Greg Winey, founder/principal, Northpointe Hospitality Management, LLC, also pointed to rising costs, specifically as it relates to workers, as he touted the importance of holding rate.

“We need a pressure relief valve; we’re all dealing with labor issues. As long as we can charge and continue to charge, I think everyone realizes that rate is here and it’s here to stay. It has to stay because we do have to pay for these additional expenses,” he said.

While leisure destinations and resort markets have generally outperformed since the outset of the pandemic, many major metropolitan hotels continue to lag.

“The urban markets are really tough right now. They are as much a product of what’s going on in the social environment as anything. The crime rate in Chicago is through the ceiling and we feel it with our leisure business, we feel it with our meeting business, we feel it in our corporate business,” said Habeeb.
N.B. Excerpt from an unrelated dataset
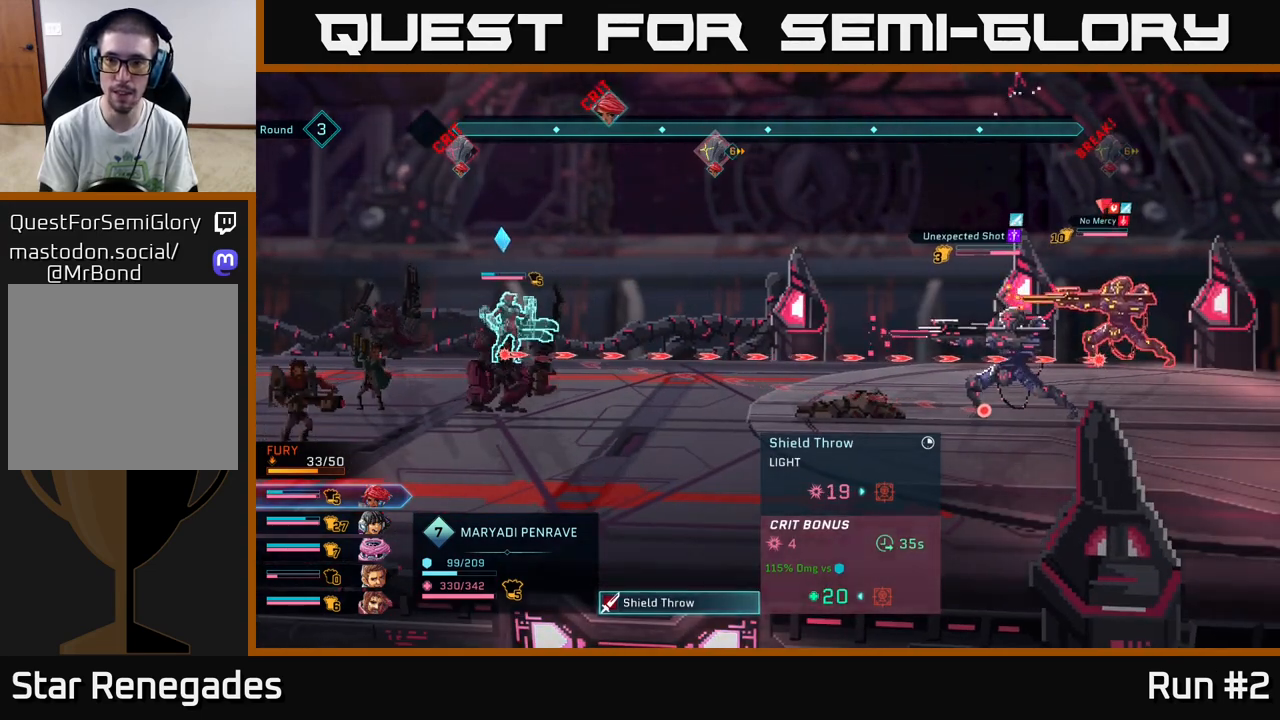
{"buttons": ["A"], "left_stick": "center", "right_stick": "center", "events": [[417, "A", "down"]]}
According to Oswald, within Banyan Tree the company’s beach properties are “through the roof” this last year while other companies struggled in urban markets that are heavily reliant on office occupancy and are “not doing as well and many of their properties are struggling with profit margin.”

He added, “they’re simultaneously suffering some of the biggest increases in expense structure and unable to bring it to the bottom line… so it’s definitely an uneven recovery,” he said.

Winey agreed that the gateway cities “have been punished the most,” although he noted this market correction was somewhat predictable as he suggested that lenders may have been short-sighted.

“They also did the underwriting at 90% occupancy on a $400 rate in New York and that didn’t work out so well. The expectations were that this party was never going to end,” he said.

Finally, the executives explained that transaction activity within hospitality has been impacted largely by some of the macroeconomic factors, such as rising interest rates.

“The pace of deals has really slowed down. The situation in a nutshell is that with interest rates rising as they are cap rates are going to have to change. The seller’s expectation versus the buyer’s expectation are two very different things. You’ve got to be very cautious about the deal you do in the current market situation,” said Oswald, who added he thinks “things will normalize” eventually and interest rates will come back down.

Habeeb took it a step further.

“Honestly, I think it’s very likely that we’ll see distressed assets and distressed pricing finally in the next year or so because you’ve got all these CMBS loans that are coming due. You’ve got incredible pressure on costs driven by labor and you’ve got a recession,” he said.

Habeeb added he thinks the labor situation may get worse before it gets better for the hotel industry. “We still have a lot of challenges that we’re facing even though I agree it’ll all come back to normal [eventually]. But for the next 18 months it’s going to be tricky,” he said.